Stil, one look at the transcript of ++Cantaur’s speech shows that when it became time to address the his subjects in the dear old C of E he did indeed follow my advice to the letter. Now if only I can during his next visit do something about those eyebrows…
I’m Father Christian and I teach the Bible.
6 comments :
I know, I know...even his lame amends towards LGBT sounded like a rewrite of Archbishop Tutu´s introduction to Bishop Robinsons latest book.
Really, I think ++Rowan had a few meetings with the ¨family¨ folks when he was visiting Washington D.C. under the cover of ¨study at Georgetown¨ a few Summers ago...as Rowan churns out his lofty missivies of confusion the Anglican Communion is a mess...he, in great part, is the cause of this.
Leonardo Ricardo
Eruptions at the Foot of the Volcano Blog (which each morning has been experiencing sign-in problems and I can´t post after signing in at other sites...I know it´s Dr.

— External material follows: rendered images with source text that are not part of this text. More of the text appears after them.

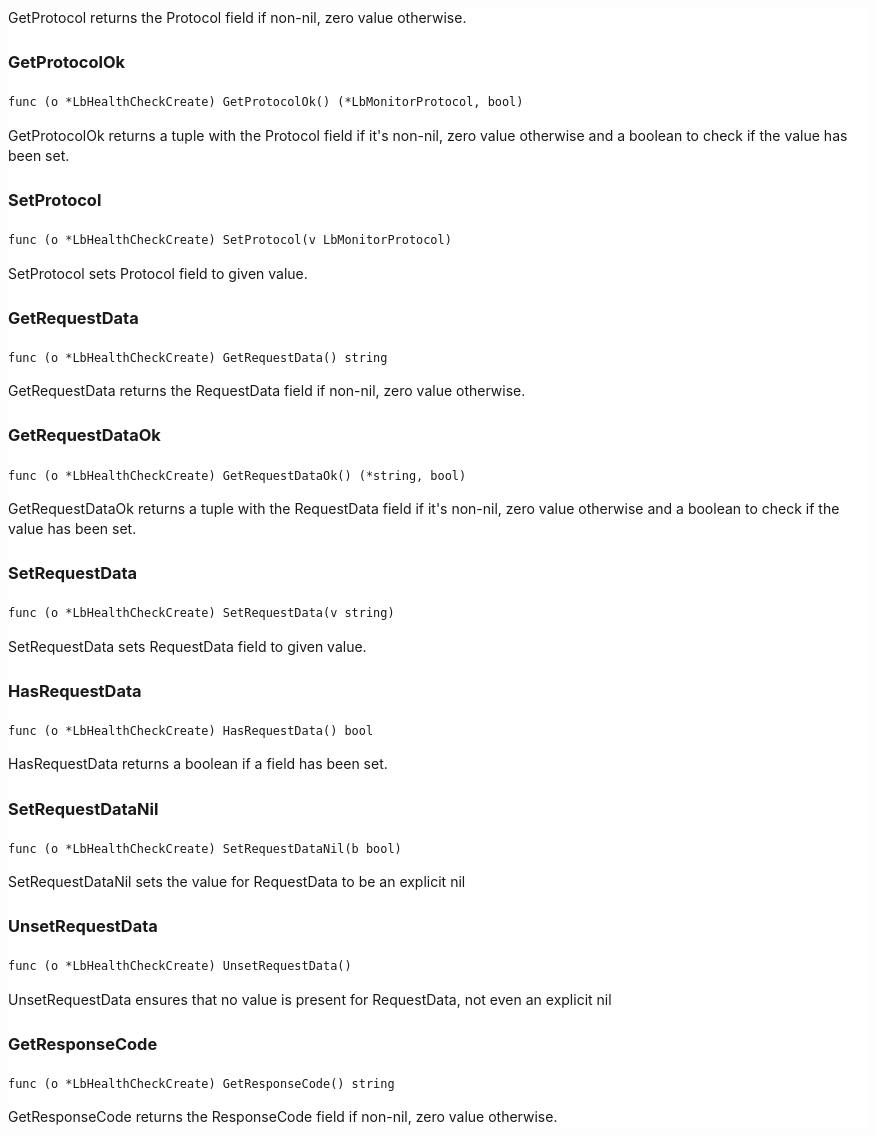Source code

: GetProtocol returns the Protocol field if non-nil, zero value otherwise.

### GetProtocolOk

`func (o *LbHealthCheckCreate) GetProtocolOk() (*LbMonitorProtocol, bool)`

GetProtocolOk returns a tuple with the Protocol field if it's non-nil, zero value otherwise
and a boolean to check if the value has been set.

### SetProtocol

`func (o *LbHealthCheckCreate) SetProtocol(v LbMonitorProtocol)`

SetProtocol sets Protocol field to given value.


### GetRequestData

`func (o *LbHealthCheckCreate) GetRequestData() string`

GetRequestData returns the RequestData field if non-nil, zero value otherwise.

### GetRequestDataOk

`func (o *LbHealthCheckCreate) GetRequestDataOk() (*string, bool)`

GetRequestDataOk returns a tuple with the RequestData field if it's non-nil, zero value otherwise
and a boolean to check if the value has been set.

### SetRequestData

`func (o *LbHealthCheckCreate) SetRequestData(v string)`

SetRequestData sets RequestData field to given value.

### HasRequestData

`func (o *LbHealthCheckCreate) HasRequestData() bool`

HasRequestData returns a boolean if a field has been set.

### SetRequestDataNil

`func (o *LbHealthCheckCreate) SetRequestDataNil(b bool)`

 SetRequestDataNil sets the value for RequestData to be an explicit nil

### UnsetRequestData
`func (o *LbHealthCheckCreate) UnsetRequestData()`

UnsetRequestData ensures that no value is present for RequestData, not even an explicit nil
### GetResponseCode

`func (o *LbHealthCheckCreate) GetResponseCode() string`

GetResponseCode returns the ResponseCode field if non-nil, zero value otherwise.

Williams and his late night acts of madness wandering the corridors of Lambeth Palace planning more cowardly acts and over-educated stupidities.

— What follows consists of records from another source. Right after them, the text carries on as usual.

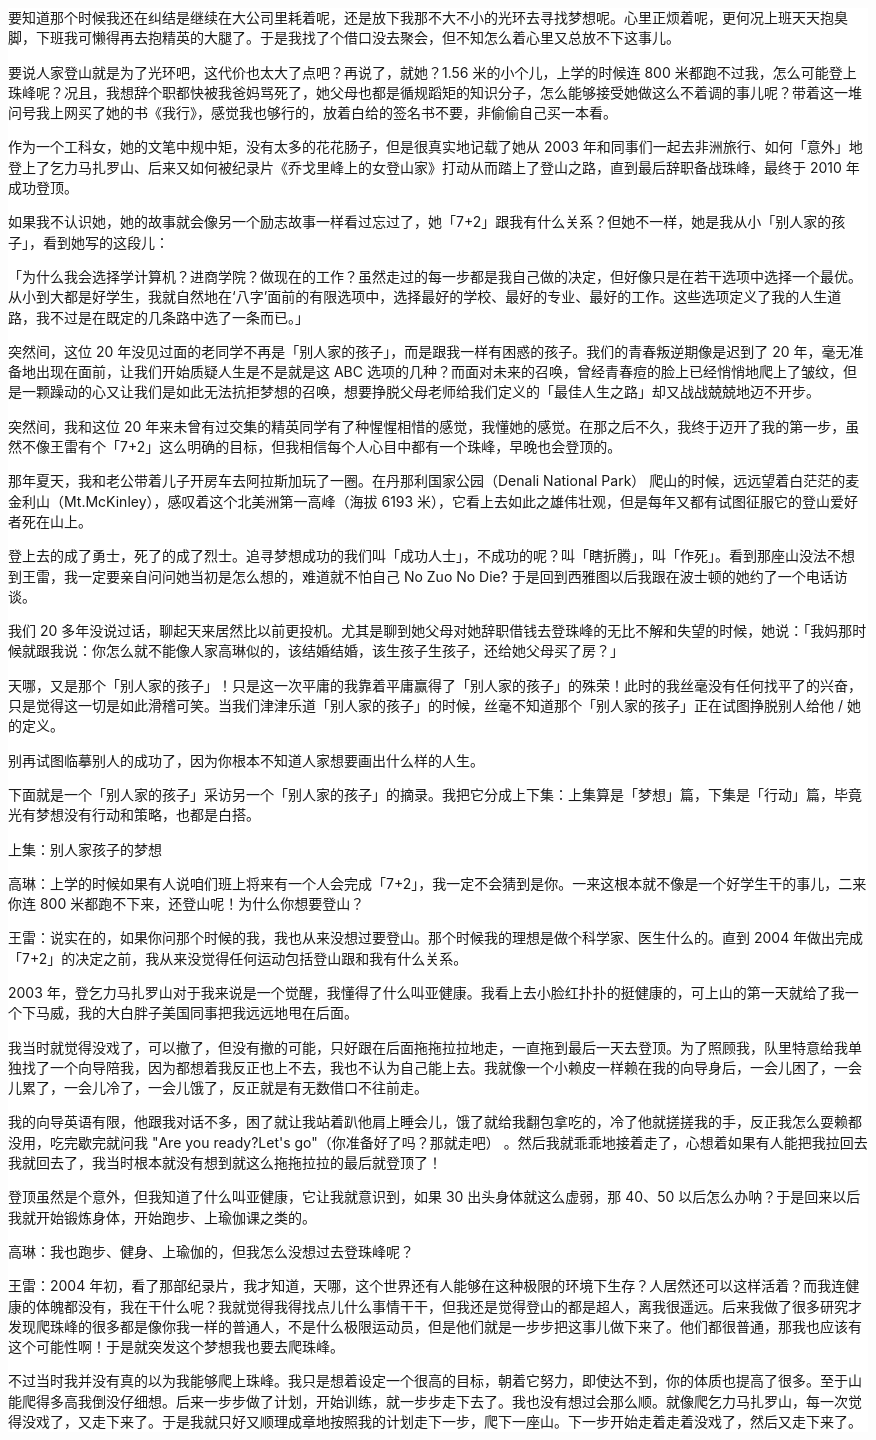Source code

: 要知道那个时候我还在纠结是继续在大公司里耗着呢，还是放下我那不大不小的光环去寻找梦想呢。心里正烦着呢，更何况上班天天抱臭脚，下班我可懒得再去抱精英的大腿了。于是我找了个借口没去聚会，但不知怎么着心里又总放不下这事儿。

要说人家登山就是为了光环吧，这代价也太大了点吧？再说了，就她？1.56 米的小个儿，上学的时候连 800 米都跑不过我，怎么可能登上珠峰呢？况且，我想辞个职都快被我爸妈骂死了，她父母也都是循规蹈矩的知识分子，怎么能够接受她做这么不着调的事儿呢？带着这一堆问号我上网买了她的书《我行》，感觉我也够行的，放着白给的签名书不要，非偷偷自己买一本看。

作为一个工科女，她的文笔中规中矩，没有太多的花花肠子，但是很真实地记载了她从 2003 年和同事们一起去非洲旅行、如何「意外」地登上了乞力马扎罗山、后来又如何被纪录片《乔戈里峰上的女登山家》打动从而踏上了登山之路，直到最后辞职备战珠峰，最终于 2010 年成功登顶。

如果我不认识她，她的故事就会像另一个励志故事一样看过忘过了，她「7+2」跟我有什么关系？但她不一样，她是我从小「别人家的孩子」，看到她写的这段儿：

「为什么我会选择学计算机？进商学院？做现在的工作？虽然走过的每一步都是我自己做的决定，但好像只是在若干选项中选择一个最优。从小到大都是好学生，我就自然地在‘八字’面前的有限选项中，选择最好的学校、最好的专业、最好的工作。这些选项定义了我的人生道路，我不过是在既定的几条路中选了一条而已。」

突然间，这位 20 年没见过面的老同学不再是「别人家的孩子」，而是跟我一样有困惑的孩子。我们的青春叛逆期像是迟到了 20 年，毫无准备地出现在面前，让我们开始质疑人生是不是就是这 ABC 选项的几种？而面对未来的召唤，曾经青春痘的脸上已经悄悄地爬上了皱纹，但是一颗躁动的心又让我们是如此无法抗拒梦想的召唤，想要挣脱父母老师给我们定义的「最佳人生之路」却又战战兢兢地迈不开步。

突然间，我和这位 20 年来未曾有过交集的精英同学有了种惺惺相惜的感觉，我懂她的感觉。在那之后不久，我终于迈开了我的第一步，虽然不像王雷有个「7+2」这么明确的目标，但我相信每个人心目中都有一个珠峰，早晚也会登顶的。

那年夏天，我和老公带着儿子开房车去阿拉斯加玩了一圈。在丹那利国家公园（Denali National Park） 爬山的时候，远远望着白茫茫的麦金利山（Mt.McKinley），感叹着这个北美洲第一高峰（海拔 6193 米），它看上去如此之雄伟壮观，但是每年又都有试图征服它的登山爱好者死在山上。

登上去的成了勇士，死了的成了烈士。追寻梦想成功的我们叫「成功人士」，不成功的呢？叫「瞎折腾」，叫「作死」。看到那座山没法不想到王雷，我一定要亲自问问她当初是怎么想的，难道就不怕自己 No Zuo No Die? 于是回到西雅图以后我跟在波士顿的她约了一个电话访谈。

我们 20 多年没说过话，聊起天来居然比以前更投机。尤其是聊到她父母对她辞职借钱去登珠峰的无比不解和失望的时候，她说：「我妈那时候就跟我说：你怎么就不能像人家高琳似的，该结婚结婚，该生孩子生孩子，还给她父母买了房？」

天哪，又是那个「别人家的孩子」！只是这一次平庸的我靠着平庸赢得了「别人家的孩子」的殊荣！此时的我丝毫没有任何找平了的兴奋，只是觉得这一切是如此滑稽可笑。当我们津津乐道「别人家的孩子」的时候，丝毫不知道那个「别人家的孩子」正在试图挣脱别人给他 / 她的定义。

别再试图临摹别人的成功了，因为你根本不知道人家想要画出什么样的人生。

下面就是一个「别人家的孩子」采访另一个「别人家的孩子」的摘录。我把它分成上下集：上集算是「梦想」篇，下集是「行动」篇，毕竟光有梦想没有行动和策略，也都是白搭。

上集：别人家孩子的梦想

高琳：上学的时候如果有人说咱们班上将来有一个人会完成「7+2」，我一定不会猜到是你。一来这根本就不像是一个好学生干的事儿，二来你连 800 米都跑不下来，还登山呢！为什么你想要登山？

王雷：说实在的，如果你问那个时候的我，我也从来没想过要登山。那个时候我的理想是做个科学家、医生什么的。直到 2004 年做出完成「7+2」的决定之前，我从来没觉得任何运动包括登山跟和我有什么关系。

2003 年，登乞力马扎罗山对于我来说是一个觉醒，我懂得了什么叫亚健康。我看上去小脸红扑扑的挺健康的，可上山的第一天就给了我一个下马威，我的大白胖子美国同事把我远远地甩在后面。

我当时就觉得没戏了，可以撤了，但没有撤的可能，只好跟在后面拖拖拉拉地走，一直拖到最后一天去登顶。为了照顾我，队里特意给我单独找了一个向导陪我，因为都想着我反正也上不去，我也不认为自己能上去。我就像一个小赖皮一样赖在我的向导身后，一会儿困了，一会儿累了，一会儿冷了，一会儿饿了，反正就是有无数借口不往前走。

我的向导英语有限，他跟我对话不多，困了就让我站着趴他肩上睡会儿，饿了就给我翻包拿吃的，冷了他就搓搓我的手，反正我怎么耍赖都没用，吃完歇完就问我 "Are you ready?Let's go"（你准备好了吗？那就走吧） 。然后我就乖乖地接着走了，心想着如果有人能把我拉回去我就回去了，我当时根本就没有想到就这么拖拖拉拉的最后就登顶了！

登顶虽然是个意外，但我知道了什么叫亚健康，它让我就意识到，如果 30 出头身体就这么虚弱，那 40、50 以后怎么办呐？于是回来以后我就开始锻炼身体，开始跑步、上瑜伽课之类的。

高琳：我也跑步、健身、上瑜伽的，但我怎么没想过去登珠峰呢？

王雷：2004 年初，看了那部纪录片，我才知道，天哪，这个世界还有人能够在这种极限的环境下生存？人居然还可以这样活着？而我连健康的体魄都没有，我在干什么呢？我就觉得我得找点儿什么事情干干，但我还是觉得登山的都是超人，离我很遥远。后来我做了很多研究才发现爬珠峰的很多都是像你我一样的普通人，不是什么极限运动员，但是他们就是一步步把这事儿做下来了。他们都很普通，那我也应该有这个可能性啊！于是就突发这个梦想我也要去爬珠峰。

不过当时我并没有真的以为我能够爬上珠峰。我只是想着设定一个很高的目标，朝着它努力，即使达不到，你的体质也提高了很多。至于山能爬得多高我倒没仔细想。后来一步步做了计划，开始训练，就一步步走下去了。我也没有想过会那么顺。就像爬乞力马扎罗山，每一次觉得没戏了，又走下来了。于是我就只好又顺理成章地按照我的计划走下一步，爬下一座山。下一步开始走着走着没戏了，然后又走下来了。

As soon as ++Rowan opened his mouth it was obvious, Father, you had a hand in his almost-comprehensible address. After re-reading it a dozen times I managed to disseminate its Three Main Points.
1. TEC to be expelled- but leave behind its Soup Kitchens.
2 "Gracious restraint" to be exercised in executing Ugandan gays.
3 +Gene Robisnosn to be administered euthanasia.
Did I get it right?
Christians are such an unappreciative lot. I have received no comments from them at my blog showing any signs of gratefulness for The Grand Tufti's troop rallying words of wisdom delivered at Synod yesterday.
Compare this lack of graciousness to the response from those of the Buddhist faith from whom I have received hundreds of emails in last 24 hours. And all of them asking me to pass on their eternal thanks to His Tuftiness for having enabled those of their number who sat through the whole speech to reach the zen state of a completely thought free mind that many years of meditation had failed to achieve for them.
Since we live in a three-dimensional material world, it's hard to understand what Rowan is implying about the examples he recites. Infants come to manage 3 dimensions rather quickly. Perhaps he should have used the phrase four-dimensionality? That would exacerbate the problem though, since the examples seem to only contain 2 dimensions in each case.
Have you noticed, Fr. Troll, that ++ABC and --Duncan have very brushy eyebrows? Does that say something? Are they kindred spirits?
Fr. Maxwell Smart+
COGITO EGGO SUM
I think; therefore I waffle
I didn't make this up, but I wish I had.